The front connector for the iron is also isolated by the anodizing. I loosened the mounting nut and scraped the front plate where it contacts the nut. Now the front iron connection is also connected to ground.
You can see the added chassis ground, the green wire in the image below
I buttoned it all up and powered it on. To my relief, everything worked and the magic smoke stayed inside.
During reassembly it became apparent that the second iron holder is designed to mount to the rear of the chassis via two of the Allan screws. I’m leaving it off for now.
Build quality
I’m impressed as to what you get for the money. I mean it’s not a Hakko, but the one I got isn’t falling apart like some other cheep irons I’ve seen reviewed. YMMV depending on the QC at the time other units are built. In mine the PC board was mounted upside down. Perhaps this is for the AUS-NZ market?…
So is it worth buying?
Yes I think so as long as you take the limitations into consideration. Heck, this thing is cheaper than many single temp soldering pencils. It heats fast and is temperature controlled to boot.
Add in the possibility of using one of many T12 compatible tips is just icing on the cake (or should I say flux on the joint?).
For occasional hobby use? Or a second (or third) iron to keep at another location? Go for it!
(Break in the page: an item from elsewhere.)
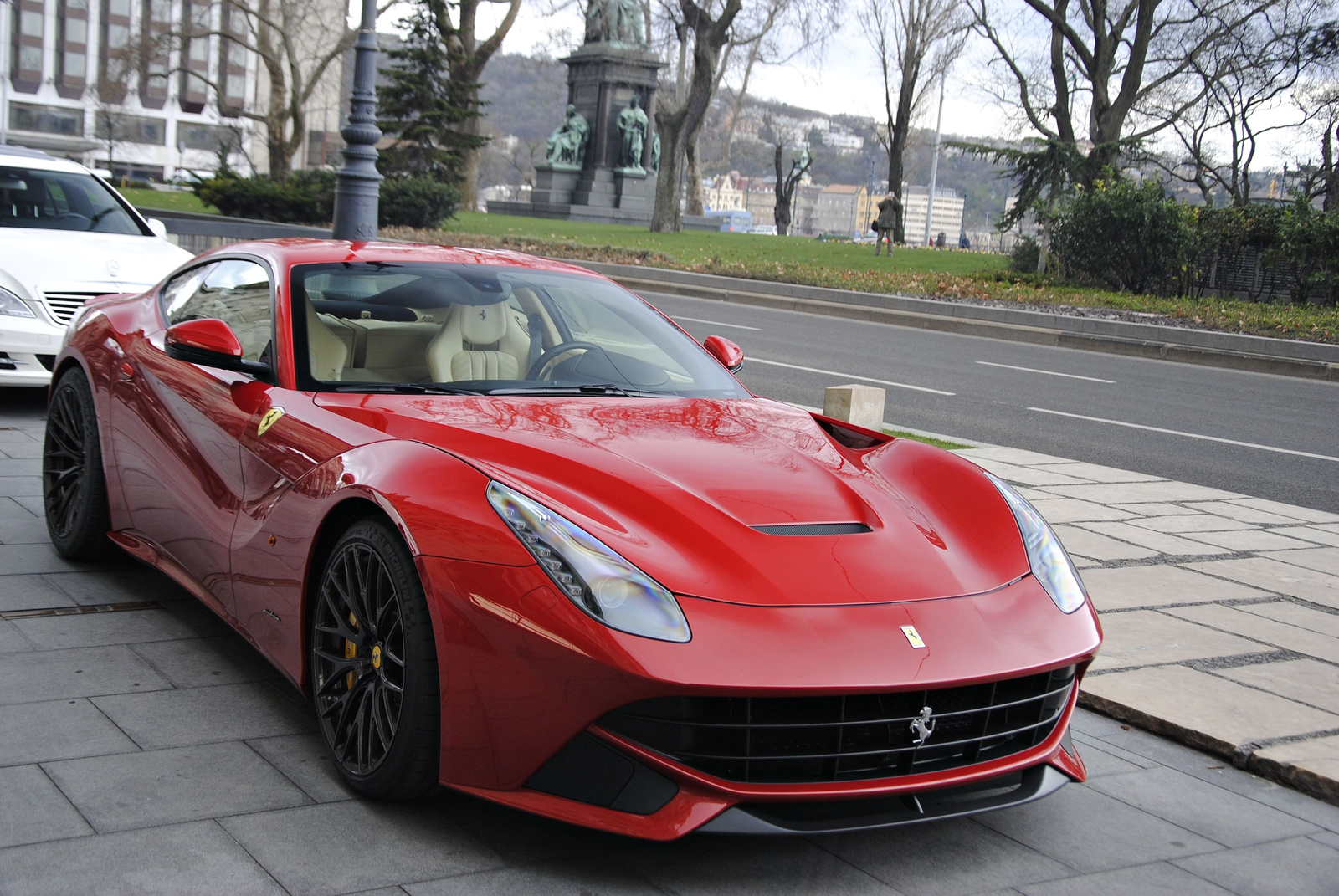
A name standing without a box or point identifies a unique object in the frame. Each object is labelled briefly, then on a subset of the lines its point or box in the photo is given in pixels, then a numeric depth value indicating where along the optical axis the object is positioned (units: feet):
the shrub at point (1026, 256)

Is it better than the zillion or so other versions that sell for close to this price? Haven’t a clue. But it’s one of the lowest cost ones out there.
So, yer pays yer money and yer takes yer chances.
Make the mod to ground the chassis and away you go.
BUT – If this is going to be used a bunch, I think I’d spring for the more expensive version where there is access to, and directions for, the additional features.
What I really need is a good cheep desoldering station. I’ve got a spring loaded solder sucker, but I’d like something better. If the price was right.
Any of you found a cheep one that works?